TASKS FOR THIS EXERCISE:
A: In the political commentary, what does the writer call the national debt?
B: Copy the political commentary word for word, starting at the words "Full disclosure: I" and ending after "social safety nets).".

Full disclosure: I am a conservative-leaning "soft" libertarian, 0 for 3 voting for Trump, and sympathetic to many liberal causes.

I have said many times that the party that puts forth a compelling vision of the future first wins. MAGA is inherently backwards looking (it's in the name!) and dusting off the New Deal isn't any better.

Some ideas for a vibrant future Democratic platform:

1) Relinquishing some areas of federal control (such as education beyond setting and enforcing standards) and gaining others (such as healthcare financing and other social safety nets).

2) What kind of foreign policy would make sense to preserve and extend the Pax Americana?

3) The national debt is a sword of Damocles for this country. Cutting government spending and across-the-board tax hikes are baked in at this point, as is currency devaluation. How can we put forth a plan that evenly spreads the pain, protects the most vulnerable, and gets all hands on deck to see us through? Defense spending should be focused on 21st-century needs and not keeping a plane factory in some congressperson's district running for the sake of jobs.

(Items stored in a collection)
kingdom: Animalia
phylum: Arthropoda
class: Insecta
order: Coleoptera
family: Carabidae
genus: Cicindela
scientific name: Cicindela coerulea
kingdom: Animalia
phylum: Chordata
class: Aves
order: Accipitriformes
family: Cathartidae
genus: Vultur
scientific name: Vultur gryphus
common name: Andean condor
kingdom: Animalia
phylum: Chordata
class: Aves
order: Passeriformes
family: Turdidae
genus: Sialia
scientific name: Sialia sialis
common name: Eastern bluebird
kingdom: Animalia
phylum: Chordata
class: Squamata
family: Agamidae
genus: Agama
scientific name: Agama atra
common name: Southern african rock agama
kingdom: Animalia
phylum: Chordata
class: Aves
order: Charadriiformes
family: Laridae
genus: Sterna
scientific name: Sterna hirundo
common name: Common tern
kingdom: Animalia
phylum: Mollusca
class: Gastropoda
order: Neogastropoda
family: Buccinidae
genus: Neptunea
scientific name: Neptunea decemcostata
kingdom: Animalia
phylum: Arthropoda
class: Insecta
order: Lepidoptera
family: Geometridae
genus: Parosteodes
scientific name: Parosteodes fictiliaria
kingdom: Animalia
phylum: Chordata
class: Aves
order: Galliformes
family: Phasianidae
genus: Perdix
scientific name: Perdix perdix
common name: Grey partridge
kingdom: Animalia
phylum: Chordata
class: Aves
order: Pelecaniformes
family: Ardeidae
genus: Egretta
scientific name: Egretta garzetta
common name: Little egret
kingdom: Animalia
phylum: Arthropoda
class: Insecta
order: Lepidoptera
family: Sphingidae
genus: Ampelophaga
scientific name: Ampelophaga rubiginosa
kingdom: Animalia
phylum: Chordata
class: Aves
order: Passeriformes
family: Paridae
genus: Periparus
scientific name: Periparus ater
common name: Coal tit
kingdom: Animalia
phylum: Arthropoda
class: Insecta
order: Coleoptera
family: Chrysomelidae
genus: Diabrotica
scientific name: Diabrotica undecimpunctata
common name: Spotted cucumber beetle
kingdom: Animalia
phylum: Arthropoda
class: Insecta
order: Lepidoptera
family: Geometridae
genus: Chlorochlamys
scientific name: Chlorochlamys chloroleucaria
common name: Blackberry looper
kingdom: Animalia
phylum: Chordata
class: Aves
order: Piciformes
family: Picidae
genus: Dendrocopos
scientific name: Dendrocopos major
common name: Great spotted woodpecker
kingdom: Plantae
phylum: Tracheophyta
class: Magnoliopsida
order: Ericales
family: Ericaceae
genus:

RESPONSES PER TASK:
A: A sword of Damocles for this country.

B:
Full disclosure: I am a conservative-leaning "soft" libertarian, 0 for 3 voting for Trump, and sympathetic to many liberal causes.

I have said many times that the party that puts forth a compelling vision of the future first wins. MAGA is inherently backwards looking (it's in the name!) and dusting off the New Deal isn't any better.

Some ideas for a vibrant future Democratic platform:

1) Relinquishing some areas of federal control (such as education beyond setting and enforcing standards) and gaining others (such as healthcare financing and other social safety nets).